Exercise tasks:
a) According to the hunting passage, with whom were the bush flights booked?
b) For each statement, say whether it agrees with the hunting passage, and quote the words that decide it: (i) The 2015 Dall sheep hunt was planned for a glacier in Southeast Alaska. (ii) Dale and the narrator first met on a moose hunt. (iii) Scheduling the flight was difficult because the trip fell on the opener.
c) Set down the portion of the hunting passage between "When we finally" and "preparation began immediately!", inclusive.

Passage provided:
....................

When we finally made the left hand turn up the glacier and landed on what I would hardly call an airstrip, nothing else mattered in the world, all was right. Now how did I get to this point? Let’s back up to the end of my 2014 hunting season.

1

With the 2014 hunting season coming to a close, I sat reminiscing on my previous year’s success. Not being one to rest on my laurels, there was little time for complacency. The planning for next year’s Dall sheep hunt had already begun. Through a few close friends, and lots of research, I ended up with enough information to pick a well-known glacier in Southeast Alaska for my 2015 Dall sheep hunt. I just had to wait for the draw results, update my gear and find a hunting partner. The preparation began immediately!

My usual buddies were already booked up and I was in limbo, not really wanting to do my first glacier hunt solo. Fast-forward to February 20, a close second to Christmas Eve for all Alaskan outdoorsmen, as it’s the day the Alaska Department of Fish and Game draw results are posted. This resulted in another buddy of mine being removed from the equation of possible hunting partners, as he had drawn a coveted Dall sheep tag in another area. Not wanting to waste any more time, I phoned my buddy Dale to see if he was up for an adventure. I believe that God puts people in your life for a reason and Dale just so happened to be put into my life to be a hunting partner. We met last year on a sheep hunt. After a few phone calls passing information, he was up for the adventure. Upon getting confirmation from Dale I immediately called the local air services to look into booking a bush flight. Since it wasn’t the opener, we didn’t have much of an issue with scheduling. Both Dale and I booked our flights, with Gary Green of McCarthy Air from 22 August – 6 September. This would be my first fly out hunt, part of the experience of a sheep hunt, and one I was certainly looking forward to.

....................

Data visualization images
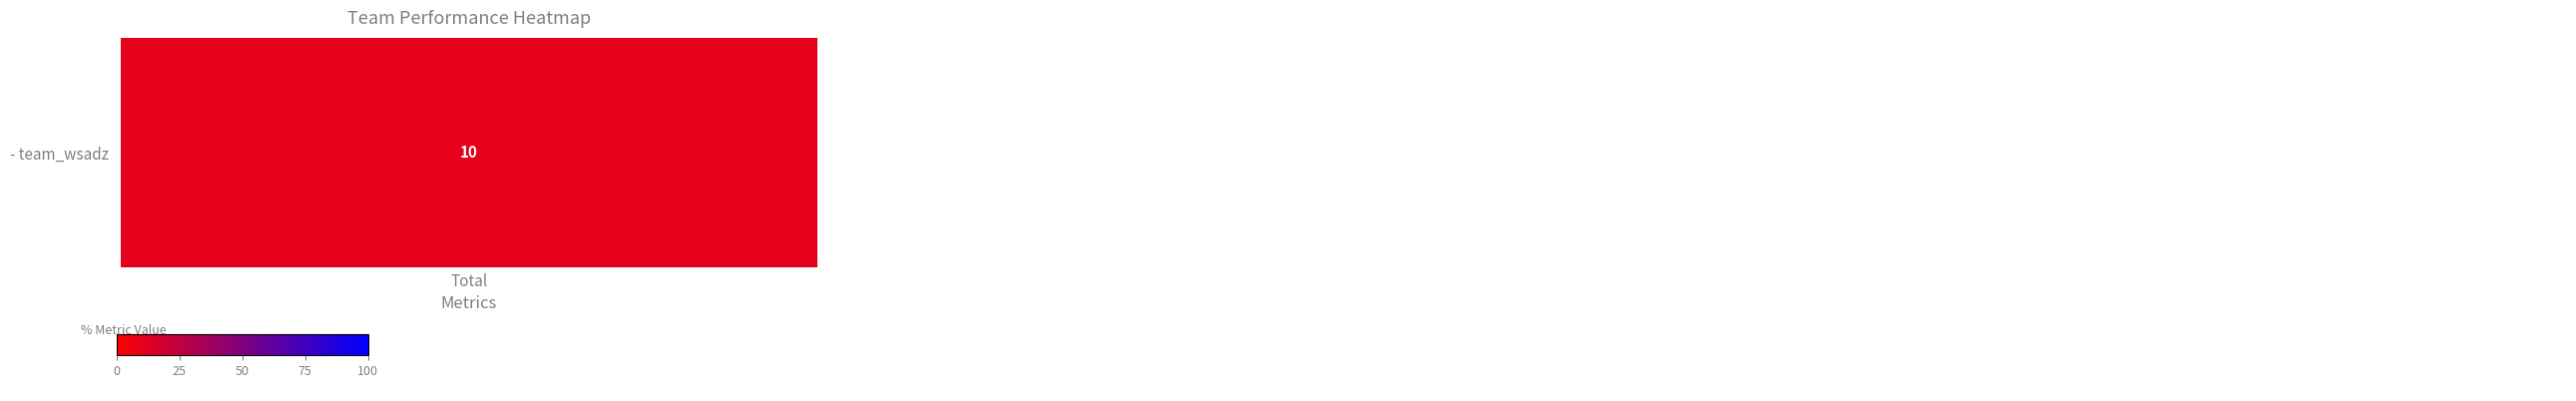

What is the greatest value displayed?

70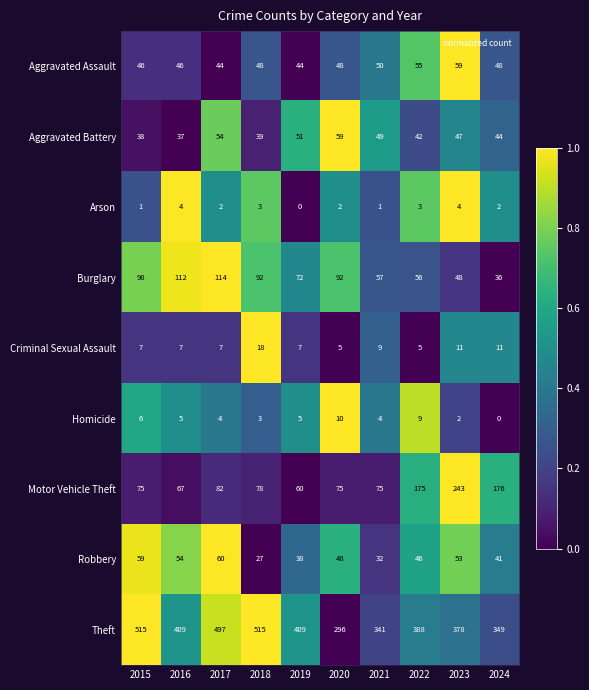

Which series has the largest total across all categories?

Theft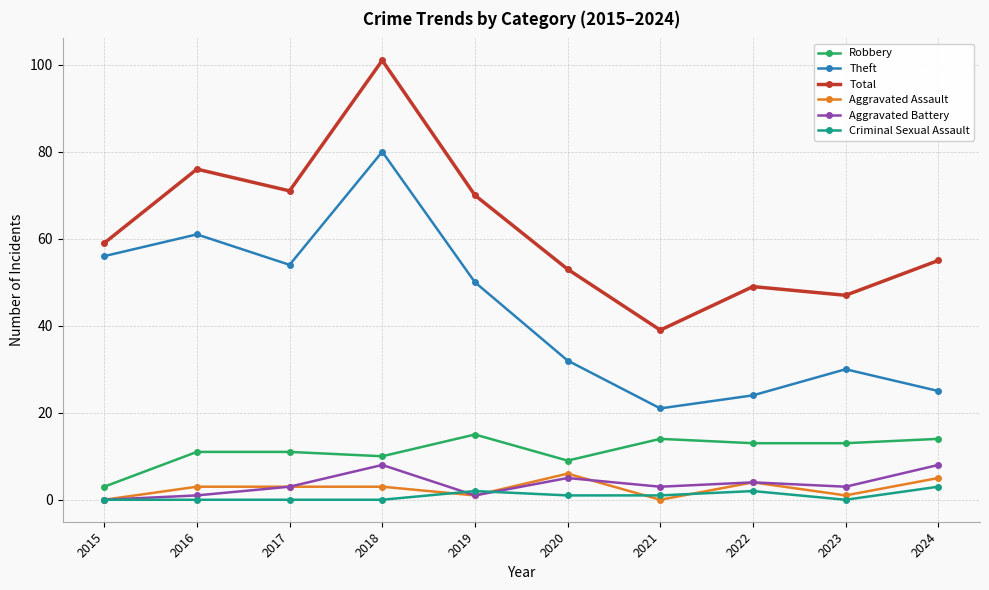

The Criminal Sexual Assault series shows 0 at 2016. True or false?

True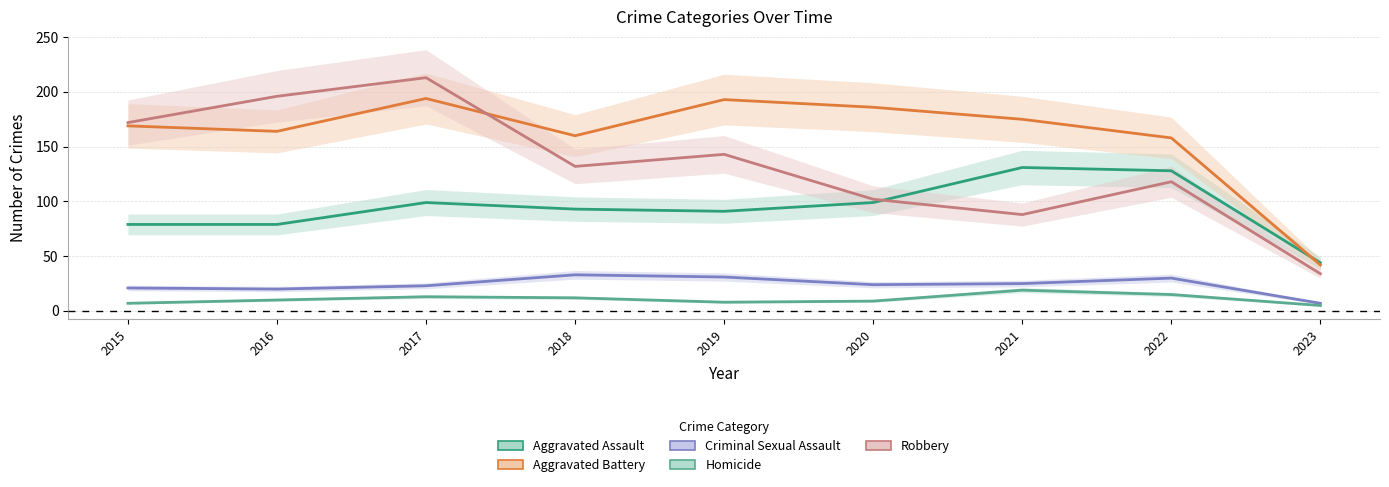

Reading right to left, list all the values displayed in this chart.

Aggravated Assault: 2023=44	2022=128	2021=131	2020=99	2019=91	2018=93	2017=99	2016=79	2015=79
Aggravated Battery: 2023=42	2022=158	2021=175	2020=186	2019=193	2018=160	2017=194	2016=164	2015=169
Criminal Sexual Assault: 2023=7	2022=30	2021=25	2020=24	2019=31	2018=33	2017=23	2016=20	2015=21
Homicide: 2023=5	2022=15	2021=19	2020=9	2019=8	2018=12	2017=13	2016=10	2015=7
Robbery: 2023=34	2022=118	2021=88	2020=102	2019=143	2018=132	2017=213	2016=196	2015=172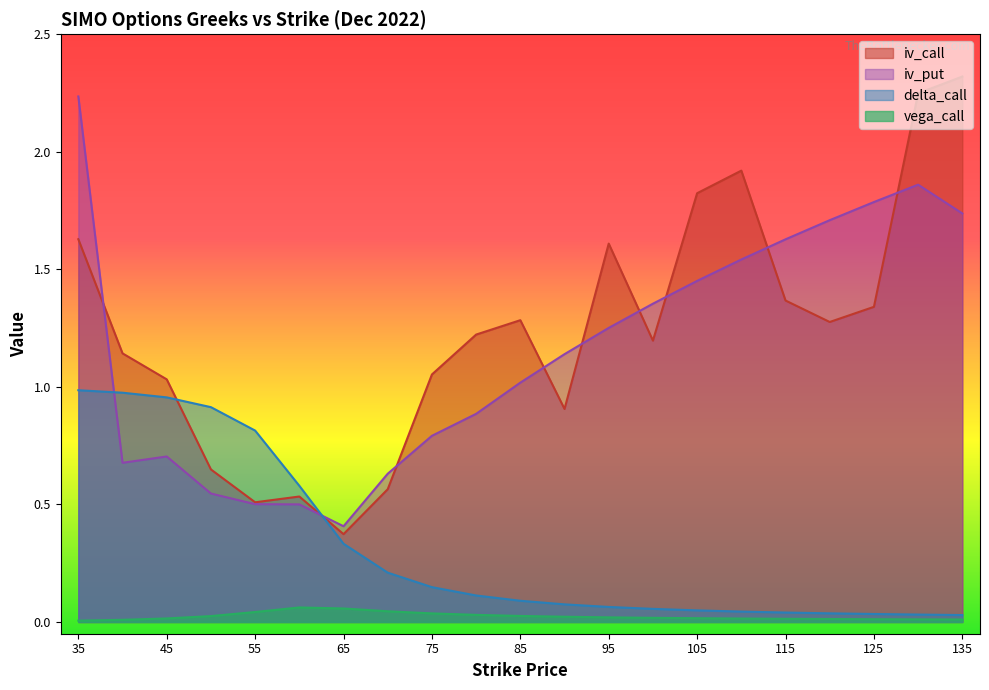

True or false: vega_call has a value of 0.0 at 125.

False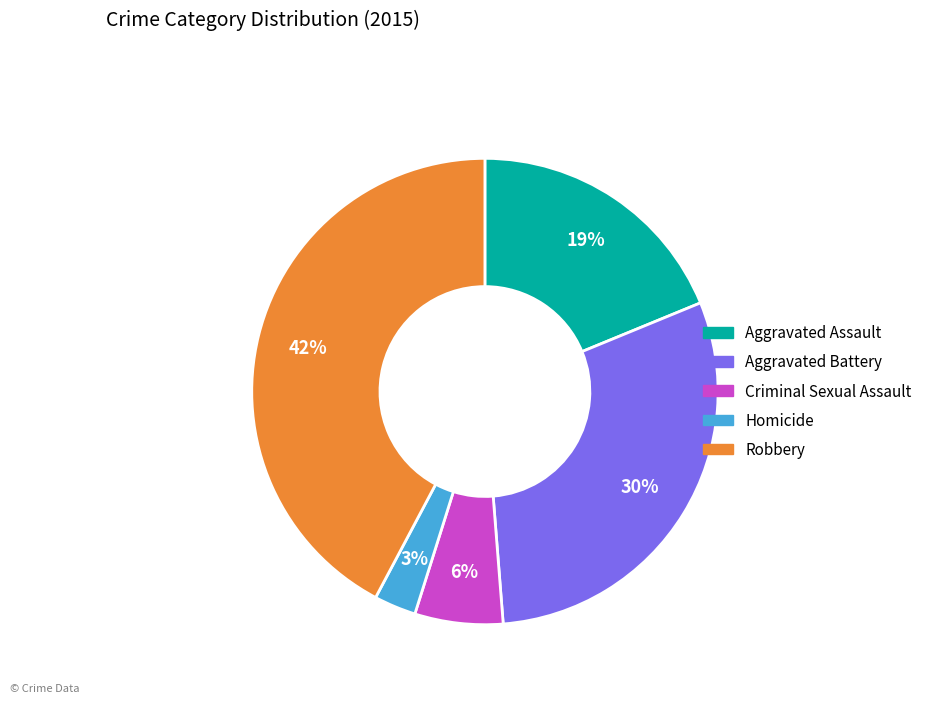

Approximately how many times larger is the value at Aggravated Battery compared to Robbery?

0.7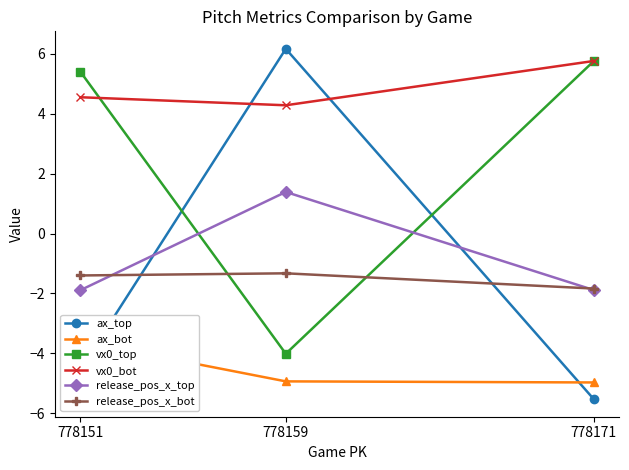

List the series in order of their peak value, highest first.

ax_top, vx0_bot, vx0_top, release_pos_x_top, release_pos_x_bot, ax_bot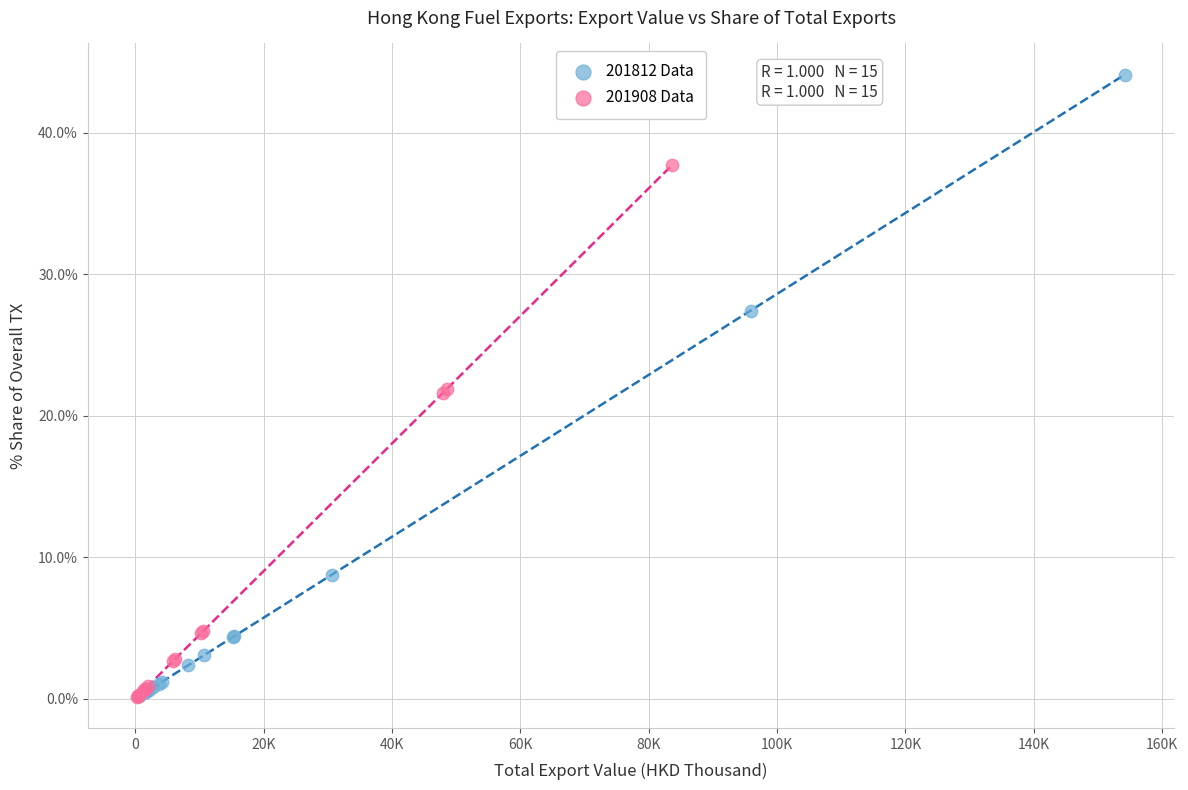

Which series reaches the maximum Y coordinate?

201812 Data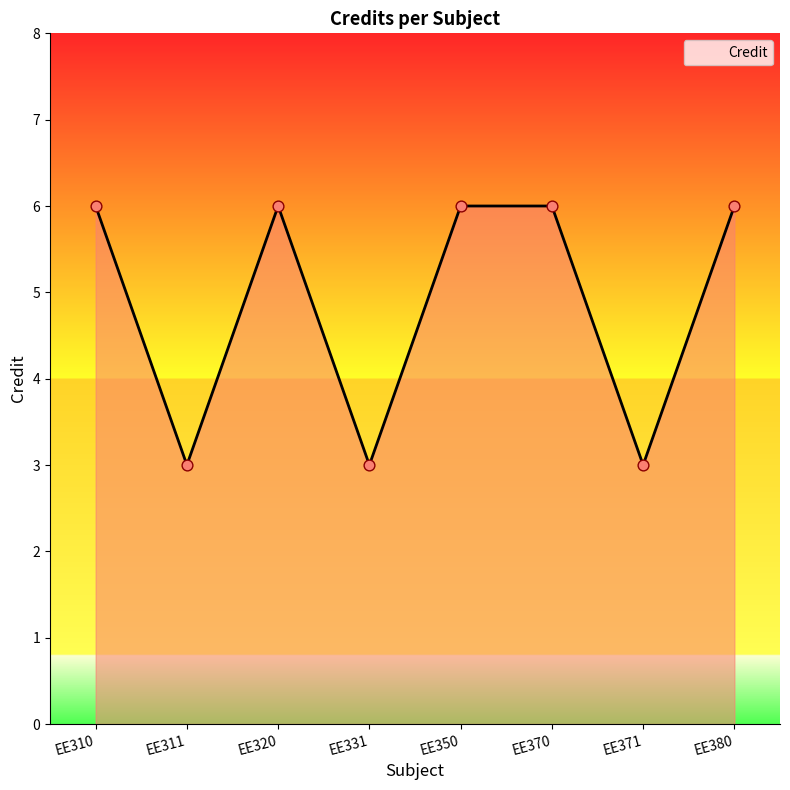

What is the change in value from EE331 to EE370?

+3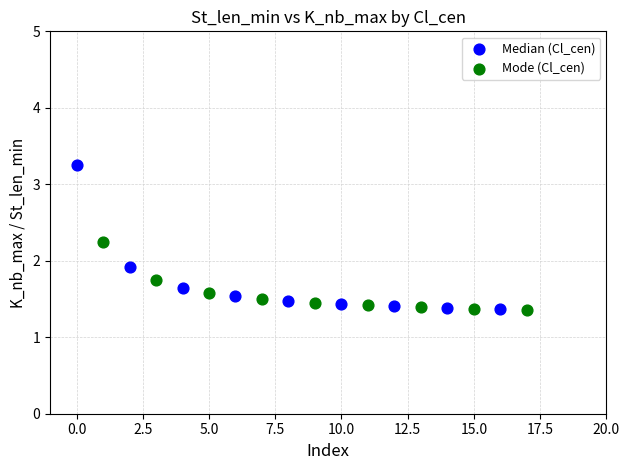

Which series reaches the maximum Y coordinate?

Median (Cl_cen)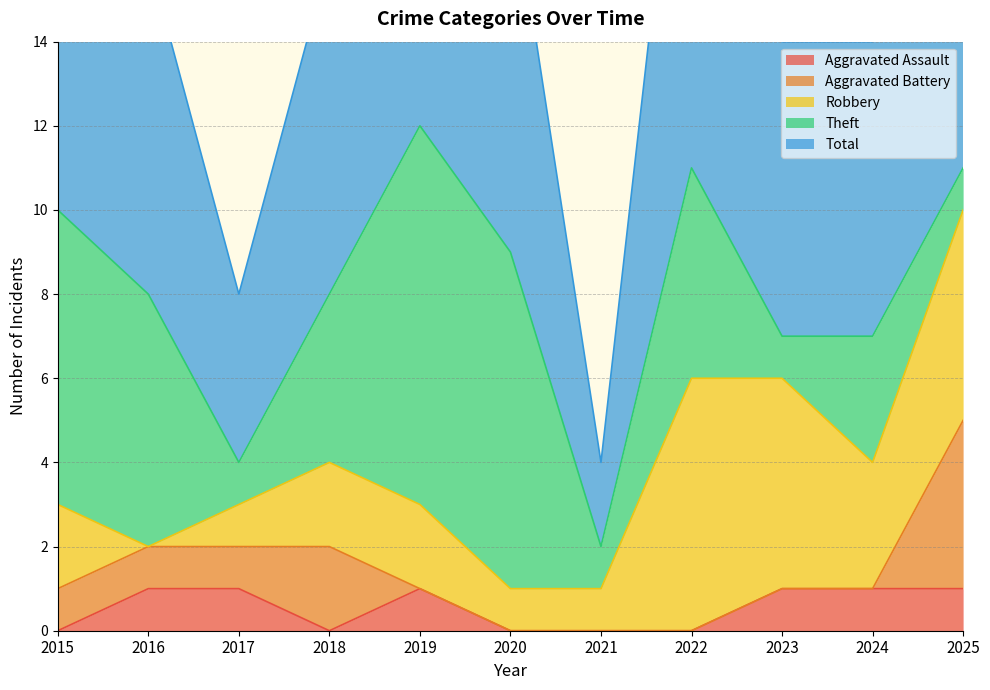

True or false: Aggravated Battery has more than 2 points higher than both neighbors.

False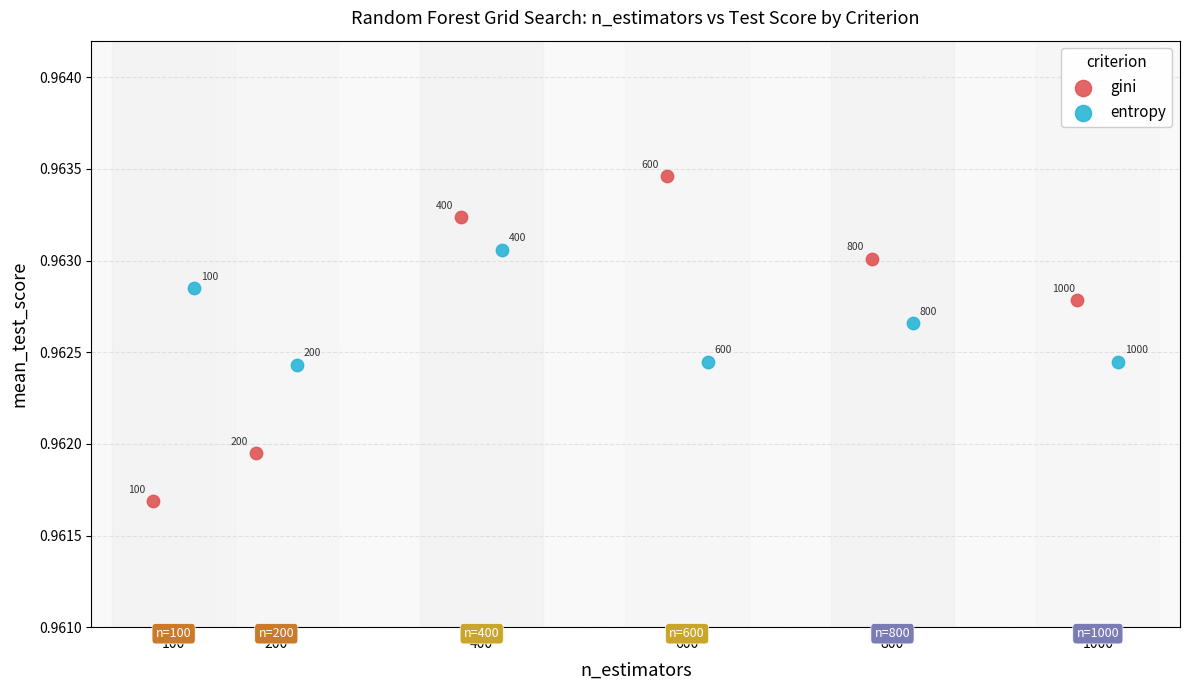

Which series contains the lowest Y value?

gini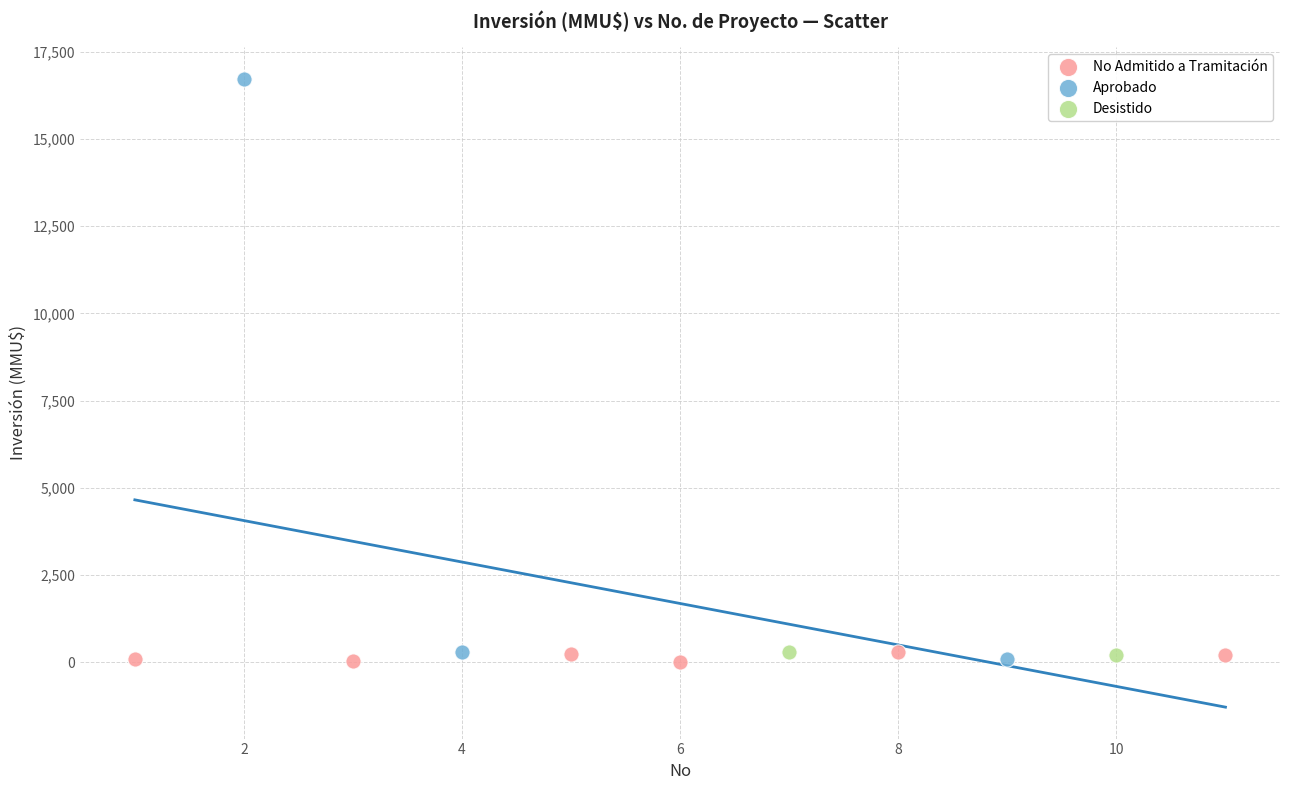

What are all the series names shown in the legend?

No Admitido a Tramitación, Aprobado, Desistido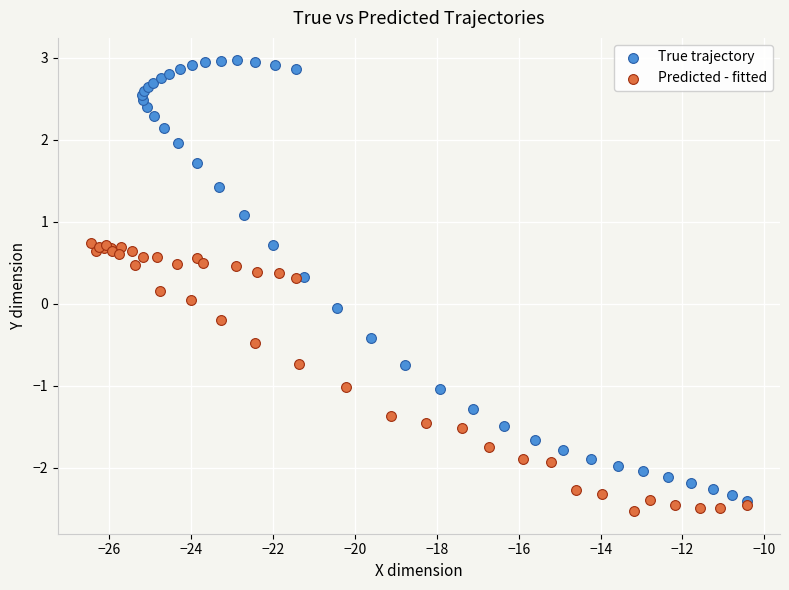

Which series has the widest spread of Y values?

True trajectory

....................

Exercise answers:
a) Gary Green of McCarthy Air.

b)
(i) Yes: "pick a well-known glacier in Southeast Alaska for my 2015 Dall sheep hunt"
(ii) No: "We met last year on a sheep hunt."
(iii) No: "Since it wasn’t the opener, we didn’t have much of an issue with scheduling."

c)
When we finally made the left hand turn up the glacier and landed on what I would hardly call an airstrip, nothing else mattered in the world, all was right. Now how did I get to this point? Let’s back up to the end of my 2014 hunting season.

1

With the 2014 hunting season coming to a close, I sat reminiscing on my previous year’s success. Not being one to rest on my laurels, there was little time for complacency. The planning for next year’s Dall sheep hunt had already begun. Through a few close friends, and lots of research, I ended up with enough information to pick a well-known glacier in Southeast Alaska for my 2015 Dall sheep hunt. I just had to wait for the draw results, update my gear and find a hunting partner. The preparation began immediately!